The administration has begun to discuss what other strategies it can recommend or encourage to prevent a spike in infections during the coming holiday season. Possible approaches include revising guidelines for mask wearing and increasing access to rapid Covid-19 testing.
“If we all were doing rapid antigen tests every day or every other day, we would know that but here we have a blind guide to getting those out there to help navigate through this,” Topol said.
Rapid tests are still relatively expensive in the U.S. and are not widely available. Without wide use of strict public health measures like frequent testing, and in light of the country’s relatively low vaccination rate, officials said they are still struggling to develop a long-term pandemic strategy.

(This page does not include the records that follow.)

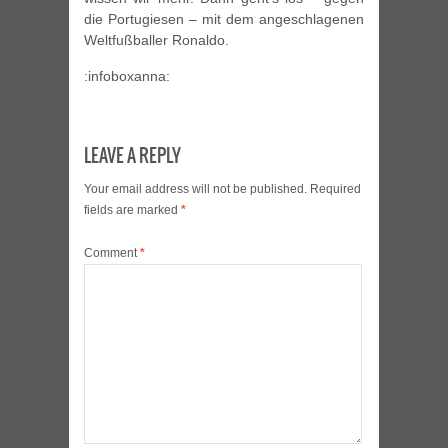
die Portugiesen – mit dem angeschlagenen
Weltfußballer Ronaldo.
:infoboxanna:
LEAVE A REPLY
Your email address will not be published.
Required
fields are marked
*
Comment
*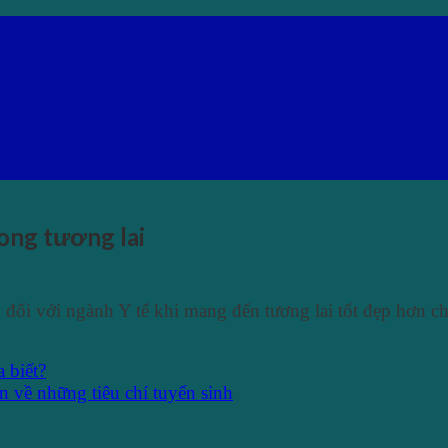
ong tương lai
đối với ngành Y tế khi mang đến tương lai tốt đẹp hơn ch
 biết?
về những tiêu chí tuyển sinh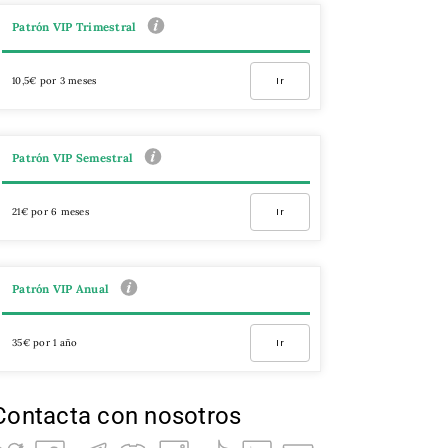
Patrón VIP Trimestral
10,5€ por 3 meses
Ir
Patrón VIP Semestral
21€ por 6 meses
Ir
Patrón VIP Anual
35€ por 1 año
Ir
Contacta con nosotros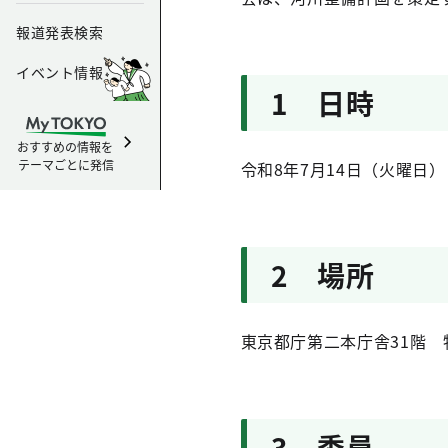
報道発表検索
イベント情報
1 日時
おすすめの情報を
テーマごとに発信
令和8年7月14日（火曜日）
2 場所
東京都庁第二本庁舎31階 
3 委員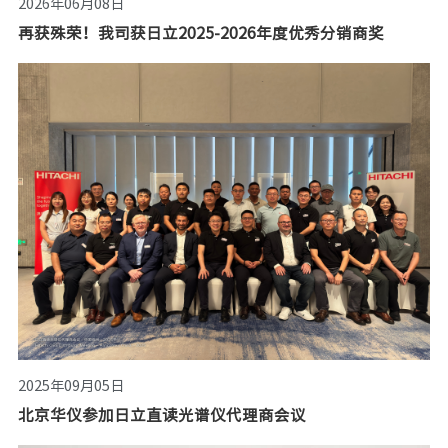
2026年06月08日
再获殊荣！我司获日立2025-2026年度优秀分销商奖
2025年09月05日
北京华仪参加日立直读光谱仪代理商会议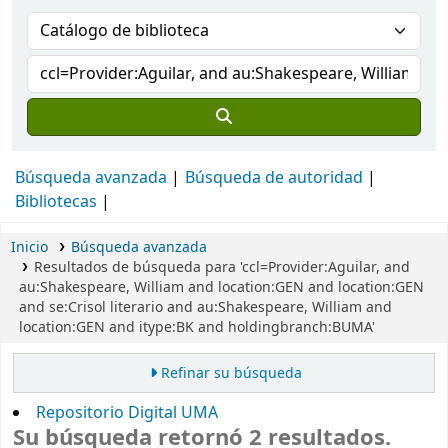
Búsqueda avanzada
Búsqueda de autoridad
Bibliotecas
Inicio
Búsqueda avanzada
Resultados de búsqueda para 'ccl=Provider:Aguilar, and
au:Shakespeare, William and location:GEN and location:GEN
and se:Crisol literario and au:Shakespeare, William and
location:GEN and itype:BK and holdingbranch:BUMA'
Refinar su búsqueda
Repositorio Digital UMA
Su búsqueda retornó 2 resultados.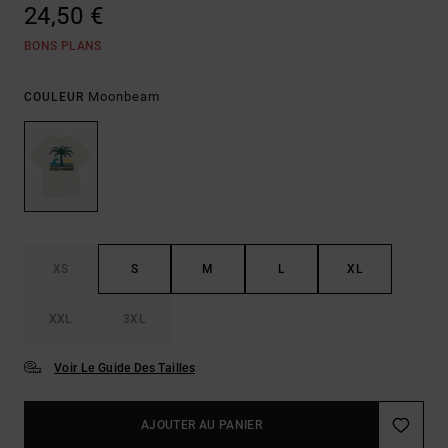
24,50 €
BONS PLANS
Moonbeam
COULEUR
XS
S
M
L
XL
XXL
3XL
Voir Le Guide Des Tailles
AJOUTER AU PANIER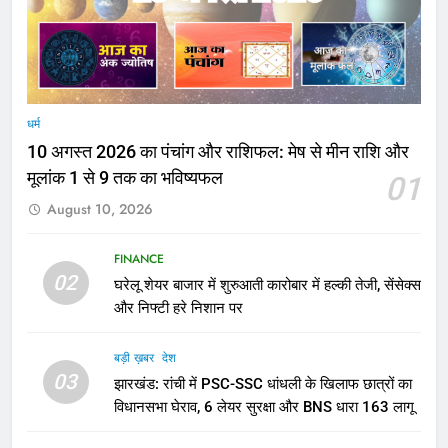
धर्म
10 अगस्त 2026 का पंचांग और राशिफल: मेष से मीन राशि और
मूलांक 1 से 9 तक का भविष्यफल
01
August 10, 2026
FINANCE
02
घरेलू शेयर बाजार में शुरुआती कारोबार में हल्की तेजी, सेंसेक्स
और निफ्टी हरे निशान पर
बड़ी ख़बर
देश
03
झारखंड: रांची में PSC-SSC धांधली के खिलाफ छात्रों का
विधानसभा घेराव, 6 लेयर सुरक्षा और BNS धारा 163 लागू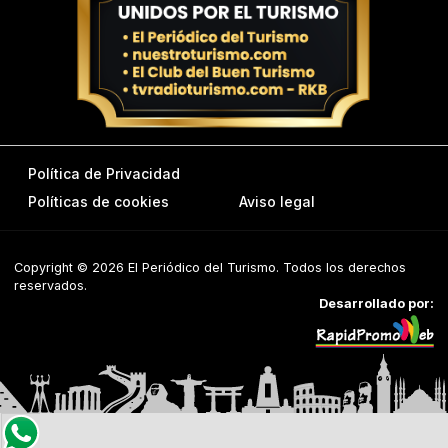
Política de Privacidad
Políticas de cookies
Aviso legal
Copyright © 2026 El Periódico del Turismo. Todos los derechos
reservados.
Desarrollado por: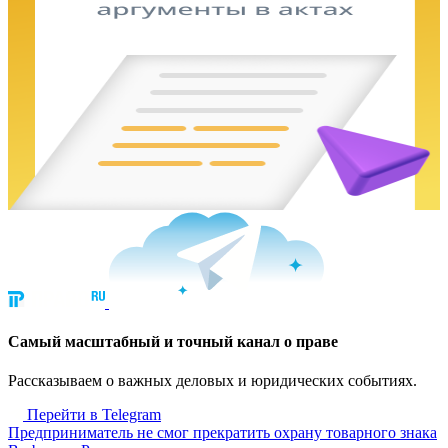
Cамый масштабный и точный канал о праве
Рассказываем о важных деловых и юридических событиях.
Перейти в Telegram
Предприниматель не смог прекратить охрану товарного знака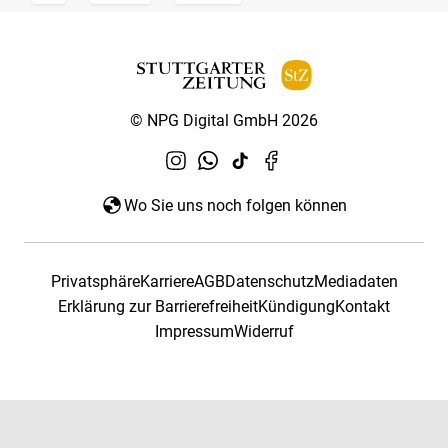
© NPG Digital GmbH 2026
Wo Sie uns noch folgen können
Privatsphäre
Karriere
AGB
Datenschutz
Mediadaten
Erklärung zur Barrierefreiheit
Kündigung
Kontakt
Impressum
Widerruf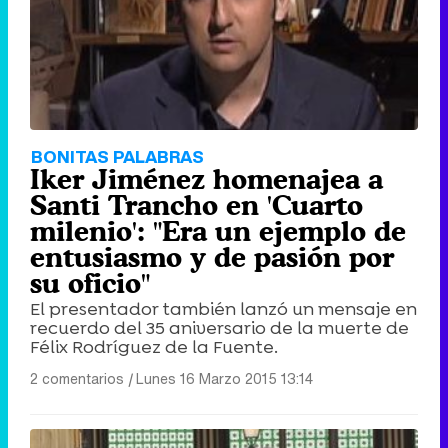
BONITAS PALABRAS
Iker Jiménez homenajea a
Santi Trancho en 'Cuarto
milenio': "Era un ejemplo de
entusiasmo y de pasión por
su oficio"
El presentador también lanzó un mensaje en
recuerdo del 35 aniversario de la muerte de
Félix Rodríguez de la Fuente.
2 comentarios
|
Lunes 16 Marzo 2015 13:14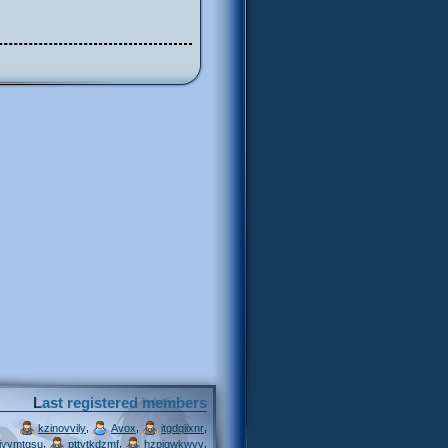
Last registered members
,
,
,
kzinovvily
Avox
itgdqiixnr
,
,
,
ivymtqsu
pttytkdzmf
hzpjqwkwvv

“The question for society is what is the level of death we are willing to accept? And what's the price that we're willing to pay?” Wen said. “I think there are some people who might say, 'Hey, it's a win if we can make Covid to be like a flu.' But even then, we're talking about double the flu. Then the question becomes, what is the price we're willing to pay to reduce the level of Covid? Do we actually want to reduce the burden of suffering even more if that requires wearing masks every winter? Are people willing to take on that price?”